WHAT THE EXERCISE ASKS> Copy the records below without altering a single word.

Object presence transitions>
Content starts

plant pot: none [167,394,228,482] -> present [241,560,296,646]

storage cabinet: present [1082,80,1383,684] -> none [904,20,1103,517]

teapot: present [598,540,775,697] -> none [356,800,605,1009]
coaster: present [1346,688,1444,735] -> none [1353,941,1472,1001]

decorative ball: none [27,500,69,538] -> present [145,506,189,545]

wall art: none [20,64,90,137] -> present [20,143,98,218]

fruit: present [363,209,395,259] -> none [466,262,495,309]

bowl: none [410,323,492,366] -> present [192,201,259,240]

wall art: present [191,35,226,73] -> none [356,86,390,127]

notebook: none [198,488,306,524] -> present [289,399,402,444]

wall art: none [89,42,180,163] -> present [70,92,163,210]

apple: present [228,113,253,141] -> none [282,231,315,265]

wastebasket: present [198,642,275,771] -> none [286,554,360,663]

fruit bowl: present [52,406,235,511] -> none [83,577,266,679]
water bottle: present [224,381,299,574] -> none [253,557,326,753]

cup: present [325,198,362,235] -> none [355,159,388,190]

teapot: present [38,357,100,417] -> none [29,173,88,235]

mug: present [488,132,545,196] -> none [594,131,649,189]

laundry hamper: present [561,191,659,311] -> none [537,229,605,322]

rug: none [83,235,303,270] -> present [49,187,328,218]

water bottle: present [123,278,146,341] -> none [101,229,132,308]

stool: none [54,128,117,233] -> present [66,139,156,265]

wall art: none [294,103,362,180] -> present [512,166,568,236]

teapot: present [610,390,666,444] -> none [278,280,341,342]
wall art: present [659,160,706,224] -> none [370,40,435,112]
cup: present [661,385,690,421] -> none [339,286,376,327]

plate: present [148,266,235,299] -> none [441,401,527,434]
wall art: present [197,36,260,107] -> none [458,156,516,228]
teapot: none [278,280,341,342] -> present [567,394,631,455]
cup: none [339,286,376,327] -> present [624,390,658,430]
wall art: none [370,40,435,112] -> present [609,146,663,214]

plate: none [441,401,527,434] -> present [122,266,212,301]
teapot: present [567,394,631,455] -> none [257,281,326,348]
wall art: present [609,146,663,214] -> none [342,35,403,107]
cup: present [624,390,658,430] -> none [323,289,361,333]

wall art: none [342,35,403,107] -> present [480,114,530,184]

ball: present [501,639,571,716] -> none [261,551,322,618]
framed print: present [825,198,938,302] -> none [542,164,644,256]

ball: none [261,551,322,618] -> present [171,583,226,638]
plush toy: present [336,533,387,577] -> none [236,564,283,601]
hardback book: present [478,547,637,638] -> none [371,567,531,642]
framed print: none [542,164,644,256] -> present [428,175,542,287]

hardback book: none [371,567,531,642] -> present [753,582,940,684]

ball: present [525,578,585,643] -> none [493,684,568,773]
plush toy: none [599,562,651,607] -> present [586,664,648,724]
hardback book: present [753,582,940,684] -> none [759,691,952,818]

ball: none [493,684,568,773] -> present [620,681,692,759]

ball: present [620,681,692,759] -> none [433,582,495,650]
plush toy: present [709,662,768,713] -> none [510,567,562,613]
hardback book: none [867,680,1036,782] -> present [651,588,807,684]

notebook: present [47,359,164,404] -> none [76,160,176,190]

Content ends

FINAL ANSWER>
plant pot: none [167,394,228,482] -> present [241,560,296,646]

storage cabinet: present [1082,80,1383,684] -> none [904,20,1103,517]

teapot: present [598,540,775,697] -> none [356,800,605,1009]
coaster: present [1346,688,1444,735] -> none [1353,941,1472,1001]

decorative ball: none [27,500,69,538] -> present [145,506,189,545]

wall art: none [20,64,90,137] -> present [20,143,98,218]

fruit: present [363,209,395,259] -> none [466,262,495,309]

bowl: none [410,323,492,366] -> present [192,201,259,240]

wall art: present [191,35,226,73] -> none [356,86,390,127]

notebook: none [198,488,306,524] -> present [289,399,402,444]

wall art: none [89,42,180,163] -> present [70,92,163,210]

apple: present [228,113,253,141] -> none [282,231,315,265]

wastebasket: present [198,642,275,771] -> none [286,554,360,663]

fruit bowl: present [52,406,235,511] -> none [83,577,266,679]
water bottle: present [224,381,299,574] -> none [253,557,326,753]

cup: present [325,198,362,235] -> none [355,159,388,190]

teapot: present [38,357,100,417] -> none [29,173,88,235]

mug: present [488,132,545,196] -> none [594,131,649,189]

laundry hamper: present [561,191,659,311] -> none [537,229,605,322]

rug: none [83,235,303,270] -> present [49,187,328,218]

water bottle: present [123,278,146,341] -> none [101,229,132,308]

stool: none [54,128,117,233] -> present [66,139,156,265]

wall art: none [294,103,362,180] -> present [512,166,568,236]

teapot: present [610,390,666,444] -> none [278,280,341,342]
wall art: present [659,160,706,224] -> none [370,40,435,112]
cup: present [661,385,690,421] -> none [339,286,376,327]

plate: present [148,266,235,299] -> none [441,401,527,434]
wall art: present [197,36,260,107] -> none [458,156,516,228]
teapot: none [278,280,341,342] -> present [567,394,631,455]
cup: none [339,286,376,327] -> present [624,390,658,430]
wall art: none [370,40,435,112] -> present [609,146,663,214]

plate: none [441,401,527,434] -> present [122,266,212,301]
teapot: present [567,394,631,455] -> none [257,281,326,348]
wall art: present [609,146,663,214] -> none [342,35,403,107]
cup: present [624,390,658,430] -> none [323,289,361,333]

wall art: none [342,35,403,107] -> present [480,114,530,184]

ball: present [501,639,571,716] -> none [261,551,322,618]
framed print: present [825,198,938,302] -> none [542,164,644,256]

ball: none [261,551,322,618] -> present [171,583,226,638]
plush toy: present [336,533,387,577] -> none [236,564,283,601]
hardback book: present [478,547,637,638] -> none [371,567,531,642]
framed print: none [542,164,644,256] -> present [428,175,542,287]

hardback book: none [371,567,531,642] -> present [753,582,940,684]

ball: present [525,578,585,643] -> none [493,684,568,773]
plush toy: none [599,562,651,607] -> present [586,664,648,724]
hardback book: present [753,582,940,684] -> none [759,691,952,818]

ball: none [493,684,568,773] -> present [620,681,692,759]

ball: present [620,681,692,759] -> none [433,582,495,650]
plush toy: present [709,662,768,713] -> none [510,567,562,613]
hardback book: none [867,680,1036,782] -> present [651,588,807,684]

notebook: present [47,359,164,404] -> none [76,160,176,190]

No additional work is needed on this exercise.